As celebrations take place in Nepal to mark the fiftieth anniversary of the first ascent of Everest, strong connections between the expedition and Wales have emerged.
The view from the top of the world
The highest point in the world was named after the Victorian geographer Sir George Everest.
Born in Crickhowell, Breconshire, in 1790, Sir George later became surveyor general of India.
His job entailed making and commissioning maps and he was the first British authority to report on the existence of the mountain.
It was his work on refining and perfecting trigonometrical equipment that enabled an accurate measurement of its height.
That won the Welshman the honour of having the peak named after him.
It was in the mountains of Snowdonia that the successful British expedition under Sir John Hunt trained in 1952, testing out the tactics and equipment that led to the climbing of Everest by Sir Edmund Hillary and Sherpa Tenzing Norgay the following year.
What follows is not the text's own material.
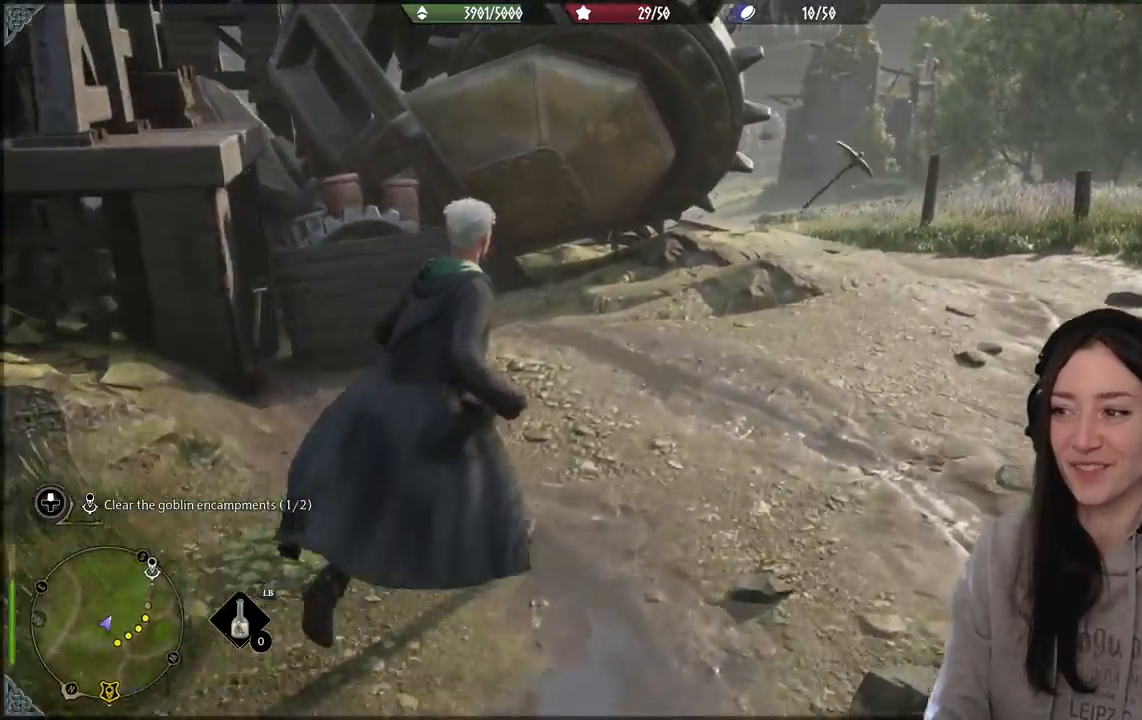
{"buttons": [], "left_stick": "up-right", "right_stick": "center", "events": [[333, "right_stick", "center"]]}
My father got all the guests out of bed and told them if they did not get up they would be thrown out
Jane Pullee on the day Everest was first climbed
Midnight phone call
Pen-y-gwryd Hotel in Nantgwynant was the social centre and meeting place for six months for the expedition, and next month the surviving members will meet for a reunion, as they have done regularly since 1953.
The hotel was a mecca for climbers and the owners were Chris and Jo Briggs and their daughter Jane, then aged only 10.
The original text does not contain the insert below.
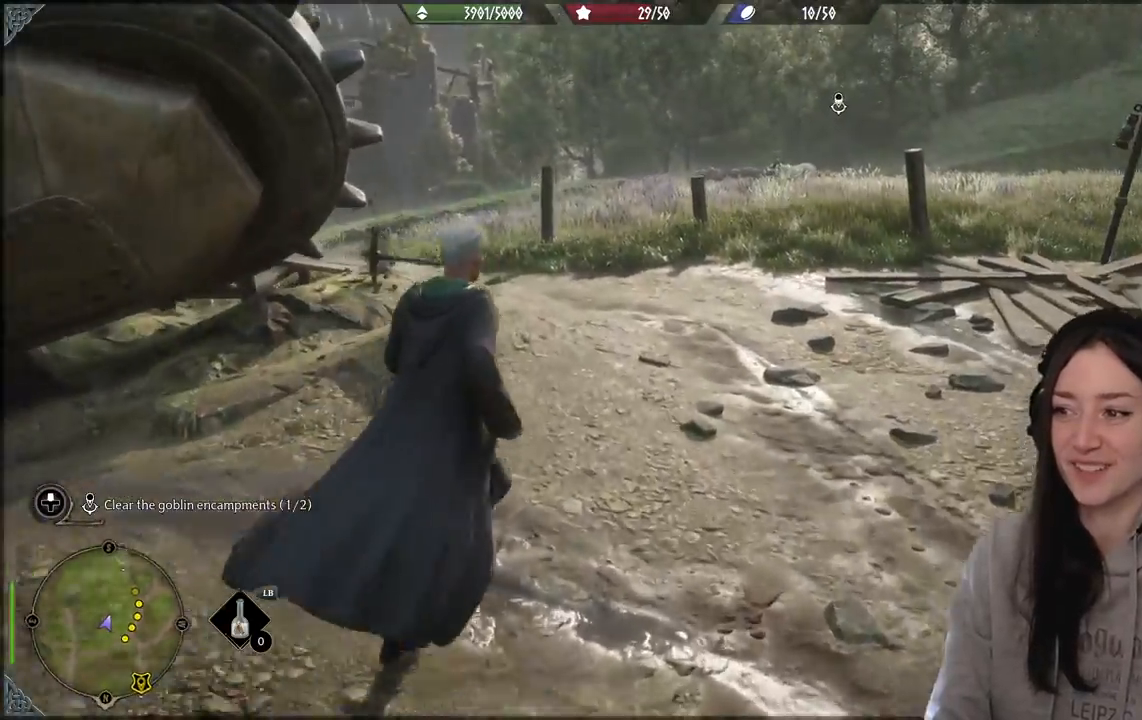
{"buttons": [], "left_stick": "up", "right_stick": "down-left", "events": [[300, "left_stick", "up"], [400, "right_stick", "down-left"]]}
Sign of the times: Everest now has an internet cafe
She remembers a phone call at midnight on 1 June, 1953.
"It was from The Times, telling my parents that the expedition had done it," she said.
"My father got all the guests out of bed and told them if they did not get up they would be thrown out."
That morning, the guests were treated to a champagne celebration.
Today, the walls of the hotel are lined with memorabilia of the expedition and Jane, now Mrs Pullee, treasures the picture of her taken with expedition leader Sir John Hunt.
She said: "Those involved in the expedition became a family and my parents really were part of the Everest family."
The Welsh connection continues with Charles Evans, a surgeon from the Vale of Clwyd who later became the head of the University of Wales, Bangor, and lived in Capel Curig.
Caradog Jones was the first Welshman to make it up Everest
He could have been the first to reach the top of Everest as the lead climber of the expedition. He and climbing partner Tom Bourdillon set out on the first attempt to reach the summit on 27 May, but they had trouble with their oxygen equipment and had to turn back, just 300 feet short.
So, fate stopped a Welsh foot being the first on the top, and two days later it was Hillary and Tenzing who made the successful ascent.
You can see the curvature of the earth at that altitude, so it's definitely a somewhat surreal experience
Mrs Pullee will be at the official celebrations in London on Thursday, culminating at an evening royal gala, at the Odeon Cinema, Leicester Square.
There will also be an afternoon event featuring film and speakers on Everest...and yet another Welsh connection.
One of the speakers will be Welsh author Jan Morris, who was The Times correspondent with the expedition and was the first to get back the news to the world.
She will be making the trip from her home in Gwynedd to take part.
It was one of the classic newspaper scoops, reaching Britain on the day of the Queen's coronation.
Welshman on top of the world: Caradog Jones in 1995
Fewer than 50 Britons have made the summit, and the first Welshman to get there was Caradog Jones in 1995.
He said his team had been under a lot of pressure to persuade those below that they had the strength to carry on.
Mr Jones told BBC Wales: "You're actually climbing out of the protective layer of the atmosphere.
"You have this feeling of a great thickness above you when you're at home, but you suddenly realise that you've climbed out of it.
"You can see the curvature of the earth at that altitude, so it's definitely a somewhat surreal experience."
Another Welshman, Eric Jones has been up Everest twice as a cameraman, but never to the summit.
But he had frostbite and he said he had not thought it was worth the risk of losing his fingers to get to the top.
Mr Jones said he objected to the number of inexperienced climbers who were now going up the mountain on commercial expeditions.
"It's all down to money," said Mr Jones. "The Nepalese and Chinese government get vast amounts of money from these expeditions, so I'm afraid they are just going to take as many as they get.
"But the problem is there are so many inexperienced climbers on Everest and if they are caught high up in a storm they are likely to die."